Mailing List Archives
Public Access
|
|
|
[Date Prev][Date Next][Thread Prev][Thread Next][Date Index][Thread Index]
Re: [Condor-users] Segfault during basic use of standalone checkpointing
- Date: Tue, 8 Mar 2011 13:38:27 -0600
- From: Daniel Forrest <dan.forrest@xxxxxxxxxxxxx>
- Subject: Re: [Condor-users] Segfault during basic use of standalone checkpointing
Lane Schwartz wrote:
> Hi, I'm new to condor. I just installed condor 7.4.4 on Centos 5.5,
> and I'm trying to try out standalone checkpointing for the first time.

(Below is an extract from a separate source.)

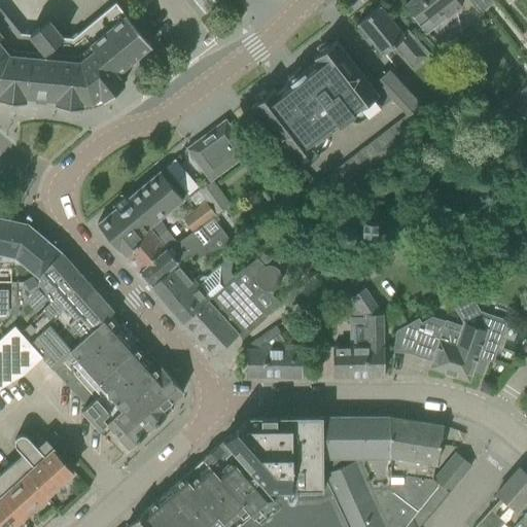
[(410,0),(405,5),(426,33),(460,6),(456,1),(457,0),(410,0)]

> Unfortunately, I'm getting a segmentation fault when I try to restart
> a program using a checkpoint file.
>
> I've been following the instructions in section 4.2.1 of the manual
> (http://www.cs.wisc.edu/condor/manual/v6.4/4_2Condor_s_Checkpoint.html).
> Details are below:
>
> I have a program called toy.c:
>
> $ condor_compile gcc -o toy toy.c
> LINKING FOR CONDOR ......(some more output).....
>
> $ ./toy
> ...(TOY PROGRAM OUTPUT)....
>
> (control-Z)
> ...(PROGRAM STOPS)...
>
> $ ./toy -_condor_restart ./toy.ckpt.tmp
> Condor: Notice: Will restart from ./toy.ckpt.tmp
> Segmentation fault
>
>
> My eventual goal is to use condor for transparent checkpointing of
> jobs using SGE (Sun Grid Engine). But at the moment I can't even get
> this toy standalone example to work. (For reference, the source for
> toy.c is below)
>
> If anyone has any tips or pointers, or links to good tutorials on the
> use of standalone checkpointing, I'd be much obliged.
Look in the archives here:
https://lists.cs.wisc.edu/archive/condor-users/2010-September/msg00026.shtml
And here:
https://lists.cs.wisc.edu/archive/condor-users/2011-January/msg00060.shtml
Short answer:
$ setarch i386 -R -L ./toy
Or better so you get some debugging output:
$ setarch i386 -R -L ./toy -_condor_D_ALL
And then to restart:
$ setarch i386 -R -L ./toy -_condor_restart toy.ckpt
--
Dan